There are a few layers to this one, folks. Layer No. 1: the producers dive into the dating histories of potential contestants with the voracity of hyenas ripping into prey. There's no way they didn't know that Victoria and Chase knew one another. This is cruel enough. Layer No. 2: Victoria is thrown for a major loop and seems convinced that Peter will reject her upon finding out about her "ex." If you were like me, you might be wondering why Peter would care. People date, it's a thing. We know Peter's ex very well. Her panic might be because of Layer No. 3: according to Chase, he and Victoria only "spent a night together" while he was touring.
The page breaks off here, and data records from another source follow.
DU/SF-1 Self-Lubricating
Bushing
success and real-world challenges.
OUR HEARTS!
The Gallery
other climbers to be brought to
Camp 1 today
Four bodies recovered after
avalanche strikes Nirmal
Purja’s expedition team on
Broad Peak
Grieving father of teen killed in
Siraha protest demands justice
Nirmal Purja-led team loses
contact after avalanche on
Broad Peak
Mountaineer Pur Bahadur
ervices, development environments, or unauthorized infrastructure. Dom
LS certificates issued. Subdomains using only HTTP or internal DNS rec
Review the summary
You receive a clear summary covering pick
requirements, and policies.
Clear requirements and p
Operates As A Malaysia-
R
Now imagine being Victoria on a dream date with a man who she's hoping will become her husband, only to be confronted with a one-night stand. Try explaining that to Peter on camera without giving America license to publicly slut shame you. This was a setup no matter how you slice it, and Victoria was never going to come out unscathed.
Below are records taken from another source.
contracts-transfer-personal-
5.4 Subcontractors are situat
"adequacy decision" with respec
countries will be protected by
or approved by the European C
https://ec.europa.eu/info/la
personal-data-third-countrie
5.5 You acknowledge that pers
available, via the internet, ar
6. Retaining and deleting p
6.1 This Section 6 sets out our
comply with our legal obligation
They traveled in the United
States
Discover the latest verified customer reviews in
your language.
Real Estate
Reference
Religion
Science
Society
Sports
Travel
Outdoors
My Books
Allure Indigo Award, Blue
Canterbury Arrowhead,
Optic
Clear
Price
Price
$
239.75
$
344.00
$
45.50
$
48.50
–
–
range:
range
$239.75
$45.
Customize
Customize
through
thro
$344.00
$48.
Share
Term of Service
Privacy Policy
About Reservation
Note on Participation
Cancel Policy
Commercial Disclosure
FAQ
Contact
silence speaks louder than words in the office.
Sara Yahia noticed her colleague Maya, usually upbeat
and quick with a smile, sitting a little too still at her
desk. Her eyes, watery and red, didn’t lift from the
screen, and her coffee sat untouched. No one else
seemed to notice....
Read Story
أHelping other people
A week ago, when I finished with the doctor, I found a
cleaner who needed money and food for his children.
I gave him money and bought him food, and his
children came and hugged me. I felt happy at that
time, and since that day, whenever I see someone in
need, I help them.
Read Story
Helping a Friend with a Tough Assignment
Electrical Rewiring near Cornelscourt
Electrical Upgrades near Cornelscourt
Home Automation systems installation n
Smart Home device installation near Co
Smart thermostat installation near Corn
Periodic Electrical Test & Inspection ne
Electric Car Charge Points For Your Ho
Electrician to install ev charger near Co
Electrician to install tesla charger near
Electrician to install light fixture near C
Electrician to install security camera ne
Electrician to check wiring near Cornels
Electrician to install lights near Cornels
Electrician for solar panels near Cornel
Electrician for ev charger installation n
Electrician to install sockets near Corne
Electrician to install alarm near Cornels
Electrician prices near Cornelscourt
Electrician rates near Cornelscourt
But that's not where it ends! Alayah, fresh from her stint in the real world, has come back to the show equipped with the knowledge that Victoria knew Chase Rice, and spilled the info to the house. Victoria, who chose to keep the details of her date with Peter to herself, is now in a position of explaining herself. This is all bullsh*t that could have been prevented.
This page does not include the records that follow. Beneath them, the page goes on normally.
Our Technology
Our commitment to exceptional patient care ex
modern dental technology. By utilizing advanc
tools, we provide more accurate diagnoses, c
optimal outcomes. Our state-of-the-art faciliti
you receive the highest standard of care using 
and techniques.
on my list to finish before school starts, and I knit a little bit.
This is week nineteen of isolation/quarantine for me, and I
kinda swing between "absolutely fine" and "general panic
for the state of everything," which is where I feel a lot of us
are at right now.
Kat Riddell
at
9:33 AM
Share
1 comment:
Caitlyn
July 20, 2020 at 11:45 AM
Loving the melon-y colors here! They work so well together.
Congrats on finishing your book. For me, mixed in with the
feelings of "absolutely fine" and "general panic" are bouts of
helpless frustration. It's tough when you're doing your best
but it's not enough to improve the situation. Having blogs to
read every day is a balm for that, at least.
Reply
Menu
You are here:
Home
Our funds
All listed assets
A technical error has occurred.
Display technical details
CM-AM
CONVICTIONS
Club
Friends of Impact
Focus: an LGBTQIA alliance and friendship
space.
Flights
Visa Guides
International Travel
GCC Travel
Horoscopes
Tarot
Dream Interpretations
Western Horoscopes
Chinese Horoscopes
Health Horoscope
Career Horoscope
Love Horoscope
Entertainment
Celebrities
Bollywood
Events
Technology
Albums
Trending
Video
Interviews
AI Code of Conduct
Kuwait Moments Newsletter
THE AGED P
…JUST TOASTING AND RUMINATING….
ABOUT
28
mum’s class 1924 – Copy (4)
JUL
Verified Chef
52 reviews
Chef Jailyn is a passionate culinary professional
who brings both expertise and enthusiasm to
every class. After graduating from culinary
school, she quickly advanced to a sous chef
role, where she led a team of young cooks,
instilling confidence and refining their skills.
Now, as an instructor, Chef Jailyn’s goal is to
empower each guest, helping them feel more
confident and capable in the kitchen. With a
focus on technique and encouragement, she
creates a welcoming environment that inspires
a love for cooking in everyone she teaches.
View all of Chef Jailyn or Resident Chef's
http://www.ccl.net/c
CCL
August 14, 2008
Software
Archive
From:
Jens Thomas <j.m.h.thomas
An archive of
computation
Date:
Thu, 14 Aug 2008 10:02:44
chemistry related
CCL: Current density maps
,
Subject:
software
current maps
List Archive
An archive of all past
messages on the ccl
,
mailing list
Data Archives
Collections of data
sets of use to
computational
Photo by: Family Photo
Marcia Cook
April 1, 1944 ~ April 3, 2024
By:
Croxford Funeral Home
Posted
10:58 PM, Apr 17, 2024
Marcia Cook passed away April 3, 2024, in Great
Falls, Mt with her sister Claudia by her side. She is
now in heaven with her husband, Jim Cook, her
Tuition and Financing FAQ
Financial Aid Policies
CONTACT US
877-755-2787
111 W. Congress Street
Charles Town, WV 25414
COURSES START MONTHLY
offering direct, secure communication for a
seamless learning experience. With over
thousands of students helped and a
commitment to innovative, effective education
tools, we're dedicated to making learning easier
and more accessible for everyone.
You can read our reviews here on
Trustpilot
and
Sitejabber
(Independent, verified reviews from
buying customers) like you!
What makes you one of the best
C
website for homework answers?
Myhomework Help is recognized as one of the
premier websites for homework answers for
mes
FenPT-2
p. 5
"The most dramatic season yet" doesn't have to mean "the most heavily produced season yet."
"But Maggie," you say, "all reality TV is fake anyway!" You're not giving contestants enough credit. Producers cast the show, plan the dates, coach contestants to talk and behave in ways they otherwise might not, and even influence the lead's decisions at rose ceremonies. Frankly, these behind-the-scenes duties all lead to a more entertaining show. The feelings, however, are not orchestrated (save for the token dead-inside villain, naturally). Some people sign up for The Bachelor and The Bachelorette "for the right reasons," and others still sign up to become influencers only to accidentally fall for the lead.
Why isn't it enough to let their emotions lead the show? "The most dramatic season yet" doesn't have to mean "the most heavily produced season yet." This show constantly reminds us that it's about finding true love, but this season has marked an all-time low. It's not about love; it's about blindsides, petty fights, and pasts exploited at the expense of contestants. How far off track does this franchise go before they realize that we want them to return to basics? Protect your leads, perform due diligence when casting contestants (don't rely on crowdsourcing for research), don't use their pasts against them for storylines, and focus on the (supposedly) real point of the show: love.